[RECORDS FOR THE TASK Boundary: Start]

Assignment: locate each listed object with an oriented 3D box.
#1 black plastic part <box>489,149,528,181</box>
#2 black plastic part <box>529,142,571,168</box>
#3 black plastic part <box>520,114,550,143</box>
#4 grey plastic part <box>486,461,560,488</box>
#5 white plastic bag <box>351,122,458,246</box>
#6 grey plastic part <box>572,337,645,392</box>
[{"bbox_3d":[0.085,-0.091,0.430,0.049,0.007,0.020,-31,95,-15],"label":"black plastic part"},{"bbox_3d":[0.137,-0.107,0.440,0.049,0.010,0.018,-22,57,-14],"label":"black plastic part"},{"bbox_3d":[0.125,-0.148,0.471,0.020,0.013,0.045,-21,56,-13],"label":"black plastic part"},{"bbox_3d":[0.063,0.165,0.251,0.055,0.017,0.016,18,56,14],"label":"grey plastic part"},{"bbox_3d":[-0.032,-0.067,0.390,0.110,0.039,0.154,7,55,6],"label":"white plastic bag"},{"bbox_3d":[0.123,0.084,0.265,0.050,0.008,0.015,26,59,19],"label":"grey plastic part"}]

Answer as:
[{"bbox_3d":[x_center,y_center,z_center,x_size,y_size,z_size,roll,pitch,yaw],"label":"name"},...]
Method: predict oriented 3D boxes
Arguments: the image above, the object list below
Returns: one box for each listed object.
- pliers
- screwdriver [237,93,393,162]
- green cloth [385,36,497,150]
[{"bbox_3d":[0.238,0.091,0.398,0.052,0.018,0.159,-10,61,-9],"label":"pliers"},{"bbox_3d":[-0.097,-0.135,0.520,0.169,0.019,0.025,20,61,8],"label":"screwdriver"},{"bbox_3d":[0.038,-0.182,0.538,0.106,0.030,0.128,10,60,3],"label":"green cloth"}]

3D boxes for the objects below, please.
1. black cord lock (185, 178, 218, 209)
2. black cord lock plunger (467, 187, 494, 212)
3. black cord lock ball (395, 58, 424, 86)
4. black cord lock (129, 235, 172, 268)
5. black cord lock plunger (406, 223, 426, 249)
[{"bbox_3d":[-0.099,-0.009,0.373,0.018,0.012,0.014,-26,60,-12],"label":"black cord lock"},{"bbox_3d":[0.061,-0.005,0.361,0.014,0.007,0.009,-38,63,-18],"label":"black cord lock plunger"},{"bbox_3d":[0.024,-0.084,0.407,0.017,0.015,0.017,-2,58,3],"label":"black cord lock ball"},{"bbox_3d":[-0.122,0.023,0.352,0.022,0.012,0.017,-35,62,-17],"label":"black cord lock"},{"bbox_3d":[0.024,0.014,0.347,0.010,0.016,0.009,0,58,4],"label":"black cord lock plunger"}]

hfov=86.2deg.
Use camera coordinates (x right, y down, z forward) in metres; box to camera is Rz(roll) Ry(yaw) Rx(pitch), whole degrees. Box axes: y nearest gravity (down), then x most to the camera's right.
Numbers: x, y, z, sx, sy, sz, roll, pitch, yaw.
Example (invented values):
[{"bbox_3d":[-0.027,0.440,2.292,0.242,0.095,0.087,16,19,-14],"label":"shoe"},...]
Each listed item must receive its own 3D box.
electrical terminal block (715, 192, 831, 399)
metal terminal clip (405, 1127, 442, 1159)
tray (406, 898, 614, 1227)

[RECORDS FOR THE TASK Boundary: End]
[RECORDS FOR THE TASK Boundary: Start]

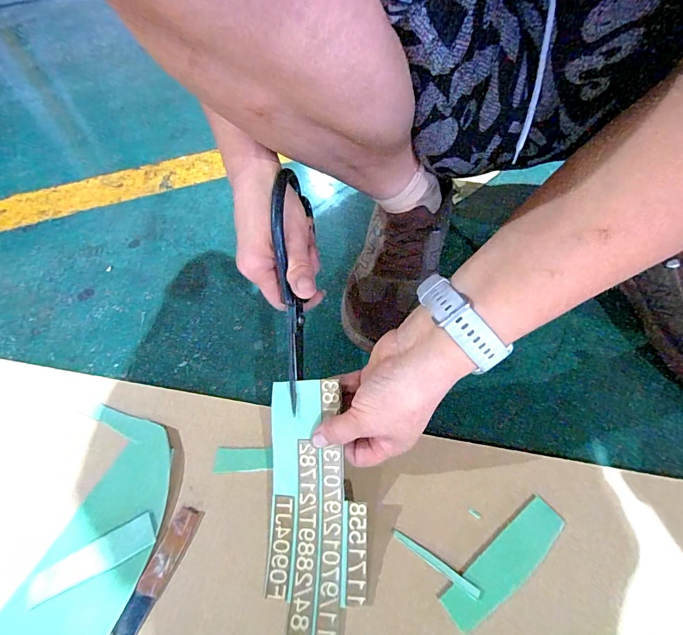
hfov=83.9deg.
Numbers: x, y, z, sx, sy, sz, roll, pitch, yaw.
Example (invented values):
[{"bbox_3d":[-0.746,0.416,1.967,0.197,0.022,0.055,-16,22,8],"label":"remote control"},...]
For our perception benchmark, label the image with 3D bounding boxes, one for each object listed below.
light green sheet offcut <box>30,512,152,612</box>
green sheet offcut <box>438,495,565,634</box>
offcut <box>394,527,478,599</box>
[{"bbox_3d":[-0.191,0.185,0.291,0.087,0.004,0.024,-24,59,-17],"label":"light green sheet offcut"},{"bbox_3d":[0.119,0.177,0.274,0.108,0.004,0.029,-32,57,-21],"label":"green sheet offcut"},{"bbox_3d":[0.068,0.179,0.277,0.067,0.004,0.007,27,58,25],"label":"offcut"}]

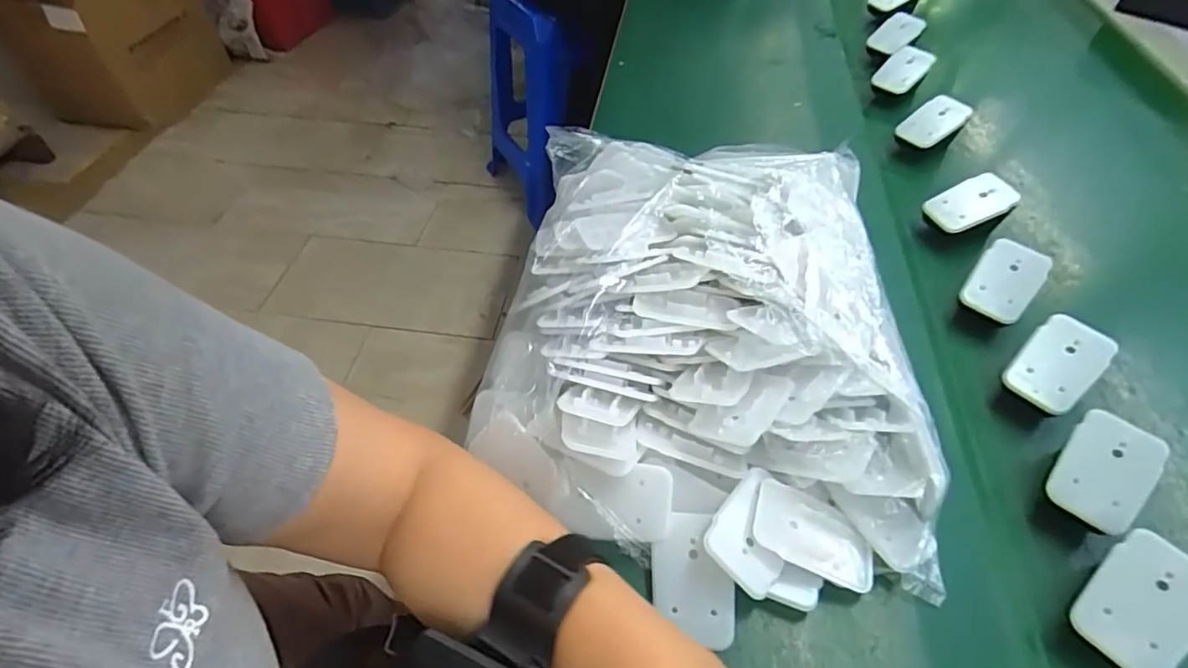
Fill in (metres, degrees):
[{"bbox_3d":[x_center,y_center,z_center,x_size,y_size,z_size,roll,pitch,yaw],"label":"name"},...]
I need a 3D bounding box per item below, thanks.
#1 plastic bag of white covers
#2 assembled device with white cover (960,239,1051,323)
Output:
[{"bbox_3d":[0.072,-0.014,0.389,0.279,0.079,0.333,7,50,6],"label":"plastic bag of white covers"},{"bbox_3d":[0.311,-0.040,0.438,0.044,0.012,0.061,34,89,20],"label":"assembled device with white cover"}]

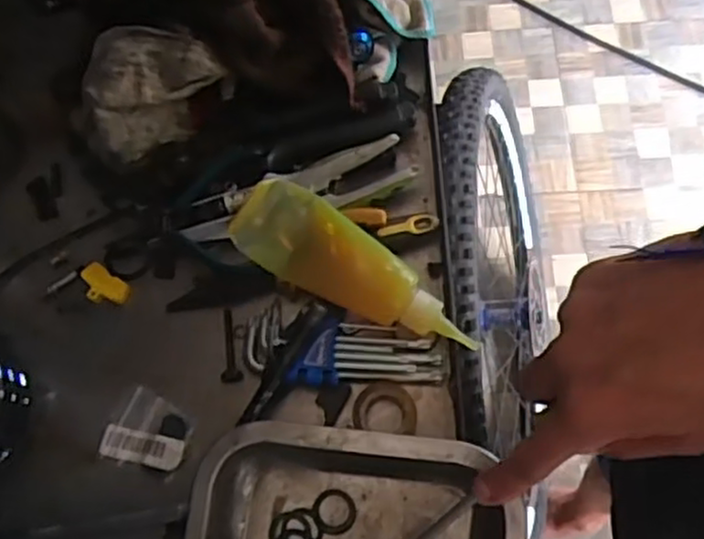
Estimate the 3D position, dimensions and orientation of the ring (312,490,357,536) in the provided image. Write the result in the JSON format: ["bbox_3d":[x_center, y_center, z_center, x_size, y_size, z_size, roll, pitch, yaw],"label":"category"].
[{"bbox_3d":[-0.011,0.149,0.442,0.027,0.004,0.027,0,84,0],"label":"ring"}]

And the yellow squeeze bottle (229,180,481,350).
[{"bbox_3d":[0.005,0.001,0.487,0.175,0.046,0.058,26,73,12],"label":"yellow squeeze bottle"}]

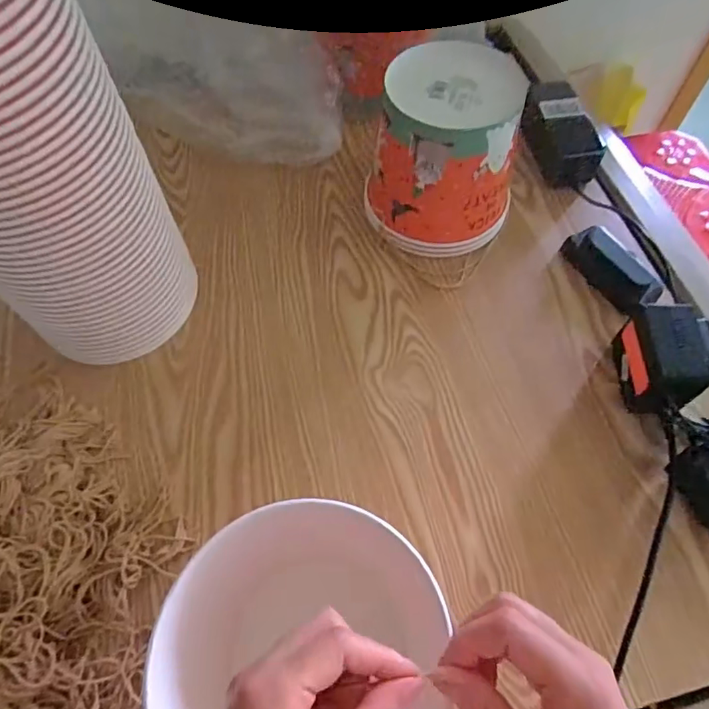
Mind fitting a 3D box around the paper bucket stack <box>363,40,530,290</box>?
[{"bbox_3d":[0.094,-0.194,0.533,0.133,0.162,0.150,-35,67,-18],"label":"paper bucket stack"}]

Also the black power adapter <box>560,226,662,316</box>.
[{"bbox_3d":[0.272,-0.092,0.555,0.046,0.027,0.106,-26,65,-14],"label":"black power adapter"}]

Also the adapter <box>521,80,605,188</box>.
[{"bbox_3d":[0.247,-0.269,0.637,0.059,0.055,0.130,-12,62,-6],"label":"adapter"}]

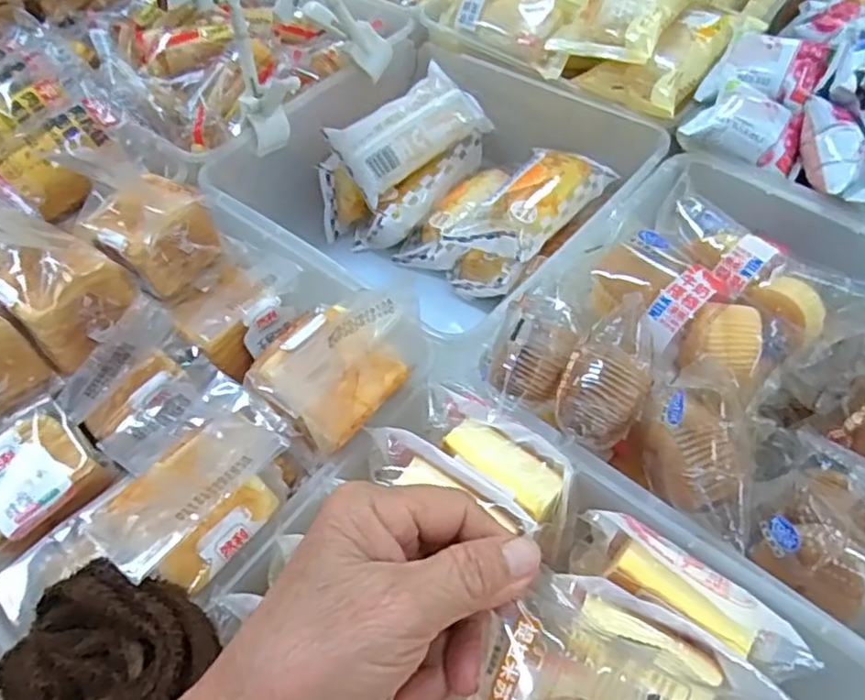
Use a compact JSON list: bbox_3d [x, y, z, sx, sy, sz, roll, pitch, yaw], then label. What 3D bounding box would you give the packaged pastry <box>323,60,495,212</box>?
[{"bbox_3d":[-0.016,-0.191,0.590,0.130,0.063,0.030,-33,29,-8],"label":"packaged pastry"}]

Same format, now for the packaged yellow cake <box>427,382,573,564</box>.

[RECORDS FOR THE TASK Boundary: End]
[RECORDS FOR THE TASK Boundary: Start]

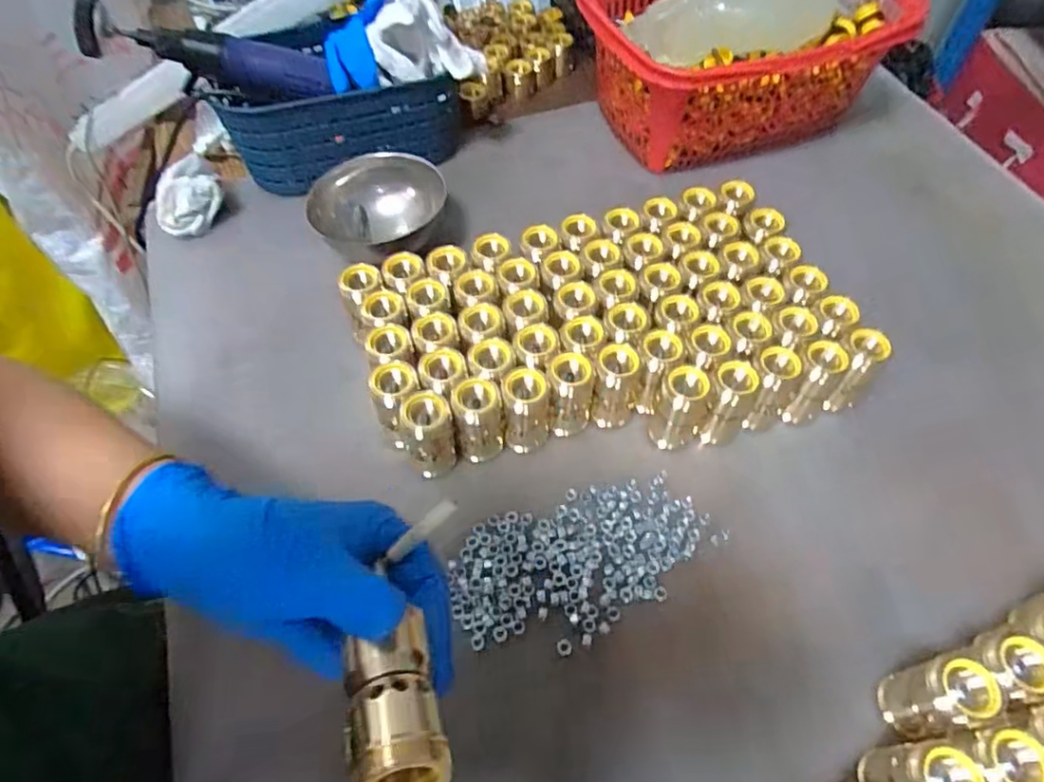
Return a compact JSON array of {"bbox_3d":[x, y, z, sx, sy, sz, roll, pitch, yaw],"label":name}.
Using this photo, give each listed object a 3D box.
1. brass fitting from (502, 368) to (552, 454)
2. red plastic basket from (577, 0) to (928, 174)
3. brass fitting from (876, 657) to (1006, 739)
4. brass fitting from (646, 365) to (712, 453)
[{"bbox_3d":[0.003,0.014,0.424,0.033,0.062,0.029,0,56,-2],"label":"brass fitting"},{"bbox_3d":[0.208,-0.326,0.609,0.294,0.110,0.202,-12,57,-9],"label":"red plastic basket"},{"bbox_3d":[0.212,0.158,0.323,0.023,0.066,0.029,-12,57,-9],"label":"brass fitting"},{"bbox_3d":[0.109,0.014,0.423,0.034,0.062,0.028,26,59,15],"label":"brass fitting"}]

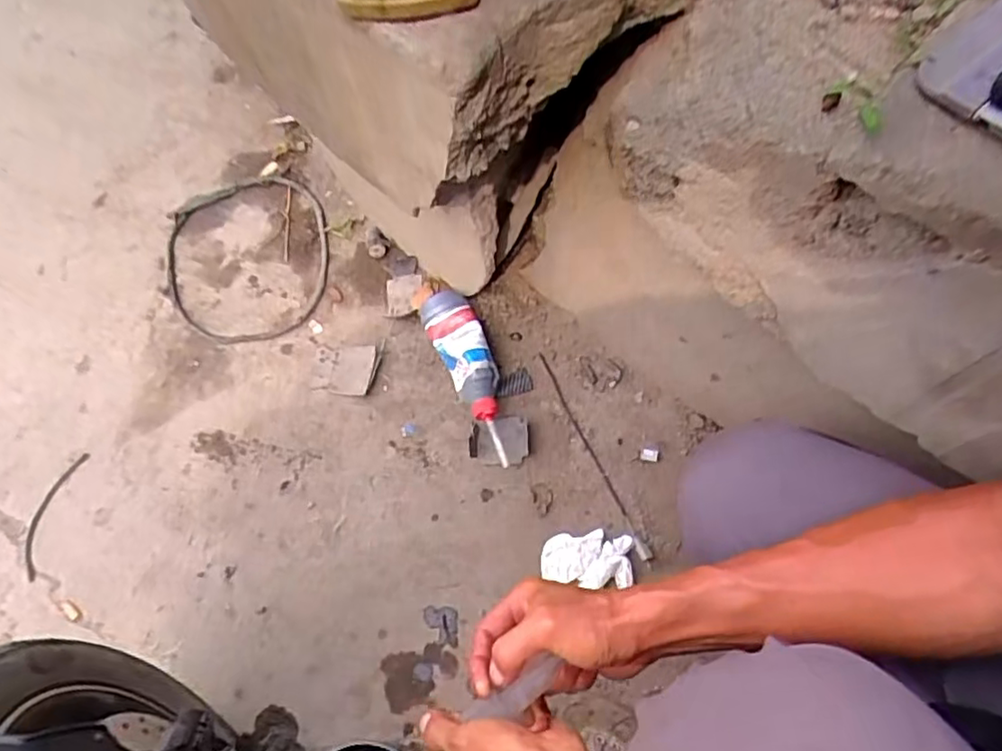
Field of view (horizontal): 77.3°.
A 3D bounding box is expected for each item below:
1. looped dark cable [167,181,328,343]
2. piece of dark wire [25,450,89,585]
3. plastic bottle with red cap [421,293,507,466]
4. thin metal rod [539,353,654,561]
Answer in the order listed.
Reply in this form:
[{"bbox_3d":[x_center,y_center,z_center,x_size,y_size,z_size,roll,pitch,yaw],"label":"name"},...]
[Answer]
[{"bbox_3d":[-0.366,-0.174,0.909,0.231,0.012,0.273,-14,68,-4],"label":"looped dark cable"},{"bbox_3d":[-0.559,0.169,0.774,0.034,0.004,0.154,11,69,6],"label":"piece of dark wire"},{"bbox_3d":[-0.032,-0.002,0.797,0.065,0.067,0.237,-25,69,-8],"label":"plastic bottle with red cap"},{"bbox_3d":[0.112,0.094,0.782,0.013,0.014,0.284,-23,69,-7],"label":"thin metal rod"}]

[RECORDS FOR THE TASK Boundary: End]

HOW TO COMPLETE THIS TASK >>
Take the lines above from the one containing "Returns: one box for each listed object." down to the one containing "4. black cord lock (129, 235, 172, 268)", and transcribe them exactly, both ends included.

ANSWER SECTION >>
Returns: one box for each listed object.
- pliers
- screwdriver [237,93,393,162]
- green cloth [385,36,497,150]
[{"bbox_3d":[0.238,0.091,0.398,0.052,0.018,0.159,-10,61,-9],"label":"pliers"},{"bbox_3d":[-0.097,-0.135,0.520,0.169,0.019,0.025,20,61,8],"label":"screwdriver"},{"bbox_3d":[0.038,-0.182,0.538,0.106,0.030,0.128,10,60,3],"label":"green cloth"}]

3D boxes for the objects below, please.
1. black cord lock (185, 178, 218, 209)
2. black cord lock plunger (467, 187, 494, 212)
3. black cord lock ball (395, 58, 424, 86)
4. black cord lock (129, 235, 172, 268)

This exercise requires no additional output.